Please transcribe the lines from the start of the listing through the line that contains "Jetzt kostenfrei zum Newsletter", inclusive.

============

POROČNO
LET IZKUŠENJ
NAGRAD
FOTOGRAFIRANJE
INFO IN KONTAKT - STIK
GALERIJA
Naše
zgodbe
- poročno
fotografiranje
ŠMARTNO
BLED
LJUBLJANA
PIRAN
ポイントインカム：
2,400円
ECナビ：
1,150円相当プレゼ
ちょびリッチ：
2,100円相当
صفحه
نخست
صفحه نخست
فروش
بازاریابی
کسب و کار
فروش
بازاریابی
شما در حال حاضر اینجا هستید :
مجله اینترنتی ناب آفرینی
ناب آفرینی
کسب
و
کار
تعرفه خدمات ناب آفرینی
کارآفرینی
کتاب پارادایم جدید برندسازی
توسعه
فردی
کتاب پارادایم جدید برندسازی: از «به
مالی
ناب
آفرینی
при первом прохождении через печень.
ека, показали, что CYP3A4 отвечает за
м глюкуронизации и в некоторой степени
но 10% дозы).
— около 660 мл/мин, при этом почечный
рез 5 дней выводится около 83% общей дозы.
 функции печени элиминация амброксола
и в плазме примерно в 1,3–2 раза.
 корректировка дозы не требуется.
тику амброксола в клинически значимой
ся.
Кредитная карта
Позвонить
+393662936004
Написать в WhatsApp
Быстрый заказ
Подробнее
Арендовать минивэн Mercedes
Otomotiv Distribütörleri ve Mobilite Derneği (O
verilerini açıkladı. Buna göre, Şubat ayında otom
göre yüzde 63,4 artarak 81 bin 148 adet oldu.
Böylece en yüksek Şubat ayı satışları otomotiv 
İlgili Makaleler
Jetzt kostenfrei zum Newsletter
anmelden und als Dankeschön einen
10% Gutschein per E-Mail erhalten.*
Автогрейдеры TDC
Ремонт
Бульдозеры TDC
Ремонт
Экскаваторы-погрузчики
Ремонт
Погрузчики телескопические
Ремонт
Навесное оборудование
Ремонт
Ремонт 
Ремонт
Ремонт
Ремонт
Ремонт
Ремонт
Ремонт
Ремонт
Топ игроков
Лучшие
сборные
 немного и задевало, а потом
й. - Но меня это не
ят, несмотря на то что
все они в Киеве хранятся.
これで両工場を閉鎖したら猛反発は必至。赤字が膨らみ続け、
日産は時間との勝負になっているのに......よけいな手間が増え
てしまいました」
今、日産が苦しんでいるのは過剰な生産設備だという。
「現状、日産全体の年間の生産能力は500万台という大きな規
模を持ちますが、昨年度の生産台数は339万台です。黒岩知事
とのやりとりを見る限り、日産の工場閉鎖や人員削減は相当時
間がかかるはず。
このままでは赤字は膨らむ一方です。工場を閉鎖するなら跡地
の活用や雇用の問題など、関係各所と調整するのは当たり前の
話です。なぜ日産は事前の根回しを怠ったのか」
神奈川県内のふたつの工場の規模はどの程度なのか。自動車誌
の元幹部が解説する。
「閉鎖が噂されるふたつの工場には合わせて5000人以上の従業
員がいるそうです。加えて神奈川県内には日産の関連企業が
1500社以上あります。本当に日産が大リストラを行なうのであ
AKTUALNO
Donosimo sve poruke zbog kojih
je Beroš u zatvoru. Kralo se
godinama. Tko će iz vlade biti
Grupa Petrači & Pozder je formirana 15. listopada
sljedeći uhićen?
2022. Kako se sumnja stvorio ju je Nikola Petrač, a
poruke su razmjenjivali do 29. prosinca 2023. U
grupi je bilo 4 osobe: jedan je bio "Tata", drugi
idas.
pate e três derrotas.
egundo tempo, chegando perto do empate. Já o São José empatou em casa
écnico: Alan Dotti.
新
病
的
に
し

============

- [Result of this exercise]:
POROČNO
LET IZKUŠENJ
NAGRAD
FOTOGRAFIRANJE
INFO IN KONTAKT - STIK
GALERIJA
Naše
zgodbe
- poročno
fotografiranje
ŠMARTNO
BLED
LJUBLJANA
PIRAN
ポイントインカム：
2,400円
ECナビ：
1,150円相当プレゼ
ちょびリッチ：
2,100円相当
صفحه
نخست
صفحه نخست
فروش
بازاریابی
کسب و کار
فروش
بازاریابی
شما در حال حاضر اینجا هستید :
مجله اینترنتی ناب آفرینی
ناب آفرینی
کسب
و
کار
تعرفه خدمات ناب آفرینی
کارآفرینی
کتاب پارادایم جدید برندسازی
توسعه
فردی
کتاب پارادایم جدید برندسازی: از «به
مالی
ناب
آفرینی
при первом прохождении через печень.
ека, показали, что CYP3A4 отвечает за
м глюкуронизации и в некоторой степени
но 10% дозы).
— около 660 мл/мин, при этом почечный
рез 5 дней выводится около 83% общей дозы.
 функции печени элиминация амброксола
и в плазме примерно в 1,3–2 раза.
 корректировка дозы не требуется.
тику амброксола в клинически значимой
ся.
Кредитная карта
Позвонить
+393662936004
Написать в WhatsApp
Быстрый заказ
Подробнее
Арендовать минивэн Mercedes
Otomotiv Distribütörleri ve Mobilite Derneği (O
verilerini açıkladı. Buna göre, Şubat ayında otom
göre yüzde 63,4 artarak 81 bin 148 adet oldu.
Böylece en yüksek Şubat ayı satışları otomotiv 
İlgili Makaleler
Jetzt kostenfrei zum Newsletter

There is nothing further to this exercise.